12.10.18

Dworek w Bolesławiu

Zawoziłam mamę na zabiegi.
W czasie, kiedy na nią czekałam, udałam się na zakupy jesienne - nabyłam przepyszne, dojrzałe, słodkie śliwy.
Następnie uwagę moją przyciągnęło przejście między blokami.
Prowadziło ono na wielką łąkę pełną słońca, błyszczącą od porannej rosy.
Przeszłam obok działek, podzielonych przez mieszkańców własnym sumptem. Najciekawszym płotem był szereg drewnianych drzwi różnych rozmiarów, w wyblakłych buro-brązowych kolorach. Na jednej z działek pasły się z całym spokojem i nonszalancją kozy.
Podążyłam ścieżką przez łąkę na prawo, domyślając się przejścia do parku przy dworku.

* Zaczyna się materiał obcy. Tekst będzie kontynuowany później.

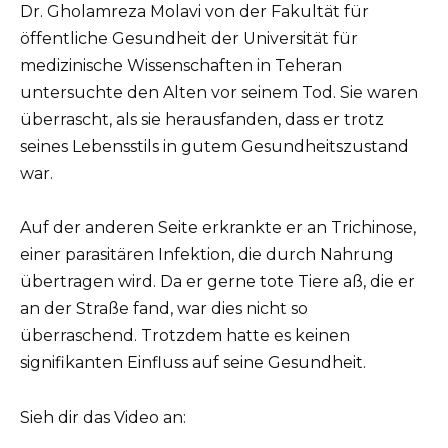
Dr. Gholamreza Molavi von der Fakultät für
öffentliche Gesundheit der Universität für
medizinische Wissenschaften in Teheran
untersuchte den Alten vor seinem Tod. Sie waren
überrascht, als sie herausfanden, dass er trotz
seines Lebensstils in gutem Gesundheitszustand
war.
Auf der anderen Seite erkrankte er an Trichinose,
einer parasitären Infektion, die durch Nahrung
übertragen wird. Da er gerne tote Tiere aß, die er
an der Straße fand, war dies nicht so
überraschend. Trotzdem hatte es keinen
signifikanten Einfluss auf seine Gesundheit.
Sieh dir das Video an:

Owszem, ścieżka była wciąż widoczna, prowadziła prosto do...ogrodzenia parkowego, jednakowoż pozbawionego w tym miejscu bramki.
Niewiele myśląc, przeskoczyłam przez płot.
I znalazłam się w parku, w porannej jesiennej aurze, jeszcze pełnej mglistego chłodu, a już na czubkach drzew zdobnej złotym słońcem i obietnicą bezchmurnego dnia. Opadłe liście szeleściły pod moimi stopami.